The second highest jump in coding was those deaths classified as falls among seniors involving wheelchairs or furniture, which were listed at 2.1 per 100,000 in 1999 but rose to 3 in 2007.  Two other types of falls, such as those attributed to slipping or tripping or falls on or from stairs, fluctuated slightly but in essence, remained the same over 1999-2007.

The long transition to correctly report fall-related deaths is not surprising, Baker notes.  "These things don't happen overnight. When people started wearing seatbelts, a death involving a vehicle collision in which the passenger or driver failed to wear a seatbelt took 30 years to code correctly," after which failure to wear a seatbelt as a cause of death went from 12% to 90%.

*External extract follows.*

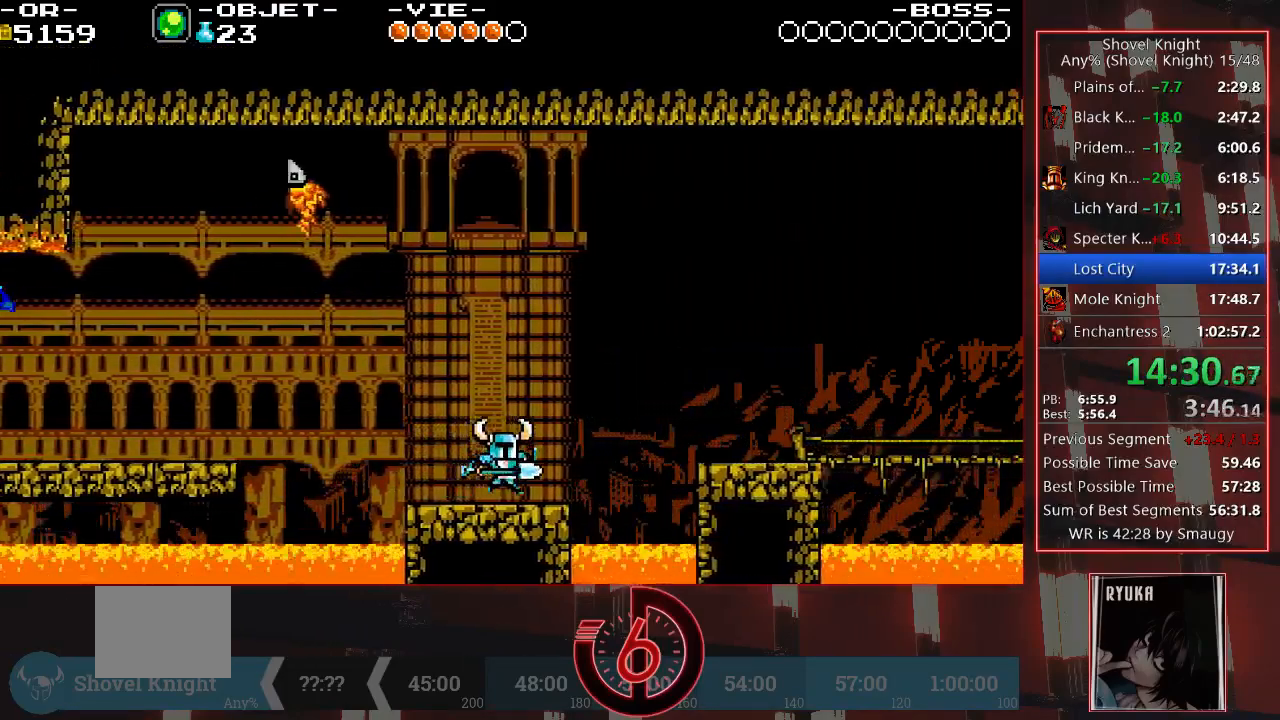
{"buttons": ["DPAD_RIGHT"], "left_stick": "center", "right_stick": "center", "events": [[150, "CROSS", "down"], [500, "CROSS", "up"]]}
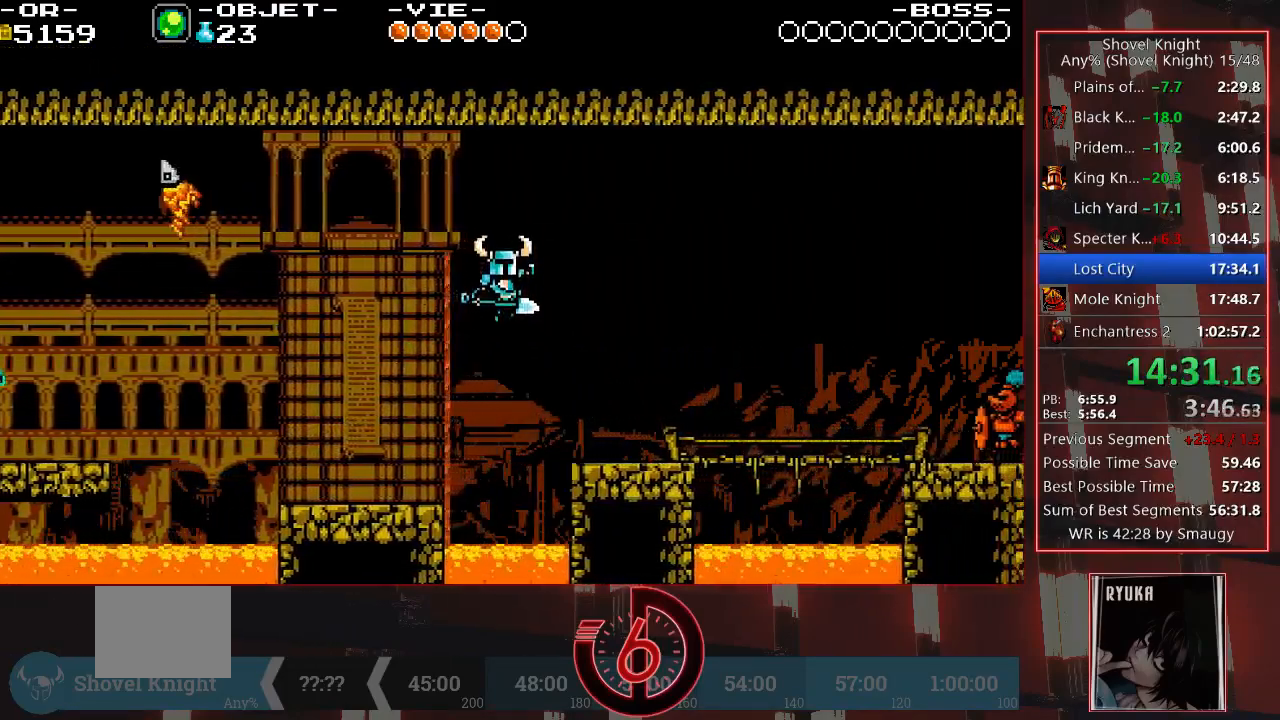
{"buttons": ["DPAD_RIGHT"], "left_stick": "center", "right_stick": "center", "events": []}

Baker says the jump in falls among this population should not only emphasize the importance of accurate coding, but also prompt clinicians to be on a much more attentive lookout for this risk in their patients and take greater precautions. 

"We can try to improve bone health, either with proper diet and vitamins or other treatments. And we can teach people about hazards in the home, the importance of wearing footwear that's not likely to contribute to slips and falls, and improving wheelchairs so they won't move when a person stands up or sits down," she says.

 

The information should also send an important message to building planners and architects, especially as they plan housing for the nation's growing population of seniors. "Some years ago, architects thought it was cute to have one or two steps between the kitchen or living room," which hasn't turned out to be an excellent way to increase the risk of falls.

Baker's report is based on statistics from the Centers for Disease Control and Prevention's National Center for Health Statistics Compressed Mortality File.